Seven among nine of the key factors are valid and may impact the consumers’ EV purchasing intention at varying weights. Self-control ability and external influence have the highest weights, which suggests that consumers attach the greatest attention on these two factors. EVs have become a part of a globally emerging industry, setting up a new development trend for the automobile industry. The important position that EVs hold makes it important for customers to gradually accept and embrace the new trend. However, consumers often hold conservative attitudes toward innovative products due to the lack of the relevant knowledge source, which means that they would not purchase such products until these uncertainties are removed. Manufacturers should take attractive measures to meet the needs of consumers so as to promote the popularization of EVs in the future.

5.2. Managerial Implications

• It can be seen from the above conclusions that consumers believe that electric vehicles have a positive impact on environmental protection and consumers believe in objective information. At present, the promotion methods of electric vehicle manufacturers are mainly through network information, which is easily ignored. It is suggested that EV manufacturers advocate the theme of environmental protection and green life to increase consumers’ cognition and preference for EV.
• Consumers think that there is no obvious difference between the operation mode of EV and that of traditional vehicles. However, as a new type of green technology product, electric vehicles have an optimized driving operation compared with traditional vehicles, and are injected with innovative and technological functions such as voice systems, automatic parking systems, etc. Therefore, it is suggested that EV manufacturers increase consumers’ opportunities to experience electric vehicles in person, so as to change consumers’ cognition, expand the scope of influence of electric vehicles and enhance consumers’ understanding of electric vehicles.
• Consumers believe that the number of charging piles for electric vehicles will affect their purchase intention. Therefore, it is suggested that the government conduct a pilot layout of charging piles in major cities as a model, and then attract investment from relevant manufacturers through subsidies, in order to relieve the difficulty of charging electric vehicles.
• Consumers believe that the price and life of batteries will affect their purchase intention. Therefore, it is suggested that electric vehicle manufacturers should adopt better battery service strategies such as battery leasing, while strengthening the development of battery technology. Manufacturers can introduce the concept of an automobile recycling economy, including automobile disassembly and power battery recycling, aimed at reducing the cost of batteries through the recycling, disassembly and reuse of waste and scrap automobiles and their components to promote the sustainable and healthy development of the automobile industry.

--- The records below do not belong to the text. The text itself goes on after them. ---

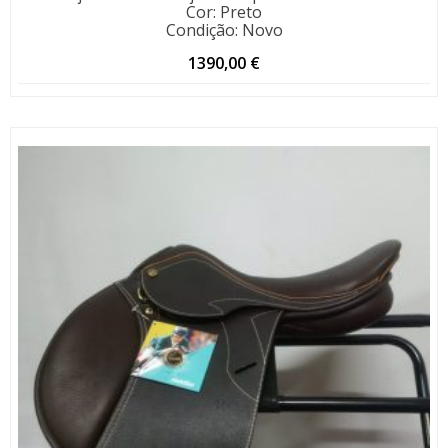
Cor
:
Preto
Condição
:
Novo
1390,00
€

5.3. Future Research Directions

• It is recommended that future researchers use different methodologies from this study to investigate electric vehicles and compare the differences in order to promote the popularization of electric vehicles.
• The discussion in this study is limited to electric vehicles. It is recommended that future researchers compare whether different energy vehicles with different principles are related to different influences on consumer demand.
• Oriented toward consumer demand, this study does not focus on electric vehicle-related technologies. It is recommended that future researchers connect industry and consumers from the industrial and technological perspectives of electric vehicles.
• Due to time and resource limitations, this study only collected questionnaires from coastal areas in Mainland China. However, because of differences among different regions in Mainland China, people in other regions may hold different opinions about the topic of this study. Future researchers can also explore the situation in different regions to provide references for government and manufacturers to promote electric vehicles.